Boris Akunin (Grigory Chkhartishvili) talks with Alexei Navalny. They discuss issues of nationalism and statehood, the role of the USSR and its collapse, Stalinism and de-Stalinization, as well as the place of the church in secular society and the interaction between religion and power.

Conversation with a politician

Part one: taking the bull by the horns

Alexei Navalny is the most prominent political figure of the recent time. To be even more categorical: he is the only actual politician in today's Russia. Many eyes are directed at this person — with admiration, hatred, criticism, and bewilderment.

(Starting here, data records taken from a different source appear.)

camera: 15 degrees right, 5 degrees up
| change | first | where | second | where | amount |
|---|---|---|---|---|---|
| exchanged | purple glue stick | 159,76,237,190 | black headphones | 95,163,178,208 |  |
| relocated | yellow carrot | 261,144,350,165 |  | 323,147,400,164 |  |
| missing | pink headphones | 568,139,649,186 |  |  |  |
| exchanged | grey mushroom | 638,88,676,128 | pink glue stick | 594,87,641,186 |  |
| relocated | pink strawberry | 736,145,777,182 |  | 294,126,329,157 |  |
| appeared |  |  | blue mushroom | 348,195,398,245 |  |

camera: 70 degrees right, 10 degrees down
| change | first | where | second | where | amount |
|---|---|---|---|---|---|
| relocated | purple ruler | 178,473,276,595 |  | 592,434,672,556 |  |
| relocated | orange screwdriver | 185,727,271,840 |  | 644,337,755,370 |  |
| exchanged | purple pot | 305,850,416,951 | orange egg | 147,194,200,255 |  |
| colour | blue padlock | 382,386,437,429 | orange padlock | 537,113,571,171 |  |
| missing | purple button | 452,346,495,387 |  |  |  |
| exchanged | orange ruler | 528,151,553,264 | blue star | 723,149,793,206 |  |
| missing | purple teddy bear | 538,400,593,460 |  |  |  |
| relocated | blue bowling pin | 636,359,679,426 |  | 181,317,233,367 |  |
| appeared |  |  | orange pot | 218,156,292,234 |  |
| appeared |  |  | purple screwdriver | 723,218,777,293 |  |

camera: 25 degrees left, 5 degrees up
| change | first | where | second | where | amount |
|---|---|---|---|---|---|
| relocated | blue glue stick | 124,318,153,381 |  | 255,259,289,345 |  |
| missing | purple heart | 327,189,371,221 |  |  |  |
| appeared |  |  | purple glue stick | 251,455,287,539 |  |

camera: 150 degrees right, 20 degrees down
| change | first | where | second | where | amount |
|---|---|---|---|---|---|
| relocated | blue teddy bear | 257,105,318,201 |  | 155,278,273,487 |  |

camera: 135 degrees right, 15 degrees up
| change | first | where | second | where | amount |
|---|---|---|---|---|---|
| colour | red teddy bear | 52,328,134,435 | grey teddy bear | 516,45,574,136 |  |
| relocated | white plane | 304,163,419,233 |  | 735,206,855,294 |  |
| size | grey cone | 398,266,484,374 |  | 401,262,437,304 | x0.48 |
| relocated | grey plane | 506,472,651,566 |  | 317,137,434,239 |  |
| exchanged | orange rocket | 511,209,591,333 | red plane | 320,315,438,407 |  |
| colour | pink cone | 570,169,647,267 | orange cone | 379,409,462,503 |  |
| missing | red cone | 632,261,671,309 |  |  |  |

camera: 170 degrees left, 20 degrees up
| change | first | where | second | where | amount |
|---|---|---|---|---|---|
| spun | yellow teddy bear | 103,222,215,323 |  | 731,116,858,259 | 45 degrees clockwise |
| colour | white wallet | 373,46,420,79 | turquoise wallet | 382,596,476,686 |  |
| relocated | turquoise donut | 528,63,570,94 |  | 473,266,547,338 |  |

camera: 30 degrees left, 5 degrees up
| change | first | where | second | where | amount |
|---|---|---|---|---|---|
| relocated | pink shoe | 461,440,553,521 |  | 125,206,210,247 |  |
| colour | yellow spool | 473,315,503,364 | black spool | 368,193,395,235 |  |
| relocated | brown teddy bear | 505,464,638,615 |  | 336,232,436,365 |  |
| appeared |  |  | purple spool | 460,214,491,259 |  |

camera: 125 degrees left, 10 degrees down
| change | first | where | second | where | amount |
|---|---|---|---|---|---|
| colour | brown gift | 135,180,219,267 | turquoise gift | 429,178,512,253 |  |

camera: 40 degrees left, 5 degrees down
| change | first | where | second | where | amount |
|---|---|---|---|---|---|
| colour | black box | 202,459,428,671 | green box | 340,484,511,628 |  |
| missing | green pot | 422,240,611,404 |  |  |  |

The evolution of my attitude toward Alexei Navalny is quite typical. At first I sincerely liked him, because it is a very beautiful story: a young lawyer who, acting alone, using only legal methods, challenges a colossal corrupt system — and makes it back down. A huge disappointment, a warning signal for me was Navalny's participation in the "Russian March". Ah, is this man a nationalist? Or an unscrupulous populist? Maybe he simply has a mess in his head? Then, with his growing popularity, he could be dangerous.

I kept watching the young politician, thinking, like Bulgakov's Sharik, that "this owl must be explained".

During the preparation of the rally we met, and I suggested holding a public conversation — in the form of a correspondence, since I have experience with such communication: about three years ago I similarly tried to "explain" Mikhail Khodorkovsky.

Well, here we are talking. Read it, form your own judgment.

The conversation will be divided into three parts: what happened, what will happen and what will calm the heart. Since I am very interested in your opinion and your reaction, I inserted 'polls' into the text.

G.Ch.: Alexey Anatolyevich, many people in my circle and — much wider — those of the same mindset today view you with mixed feelings. They cannot understand your system of views and decide for themselves how to relate to Navalny: "strongly approve-and-support" or "stop-it-before-it's-too-late"? If we state unemotionally: who are you for the supporters of democratic ideology — a temporary ally until victory over the common enemy (cheating authoritarianism) or something more promising?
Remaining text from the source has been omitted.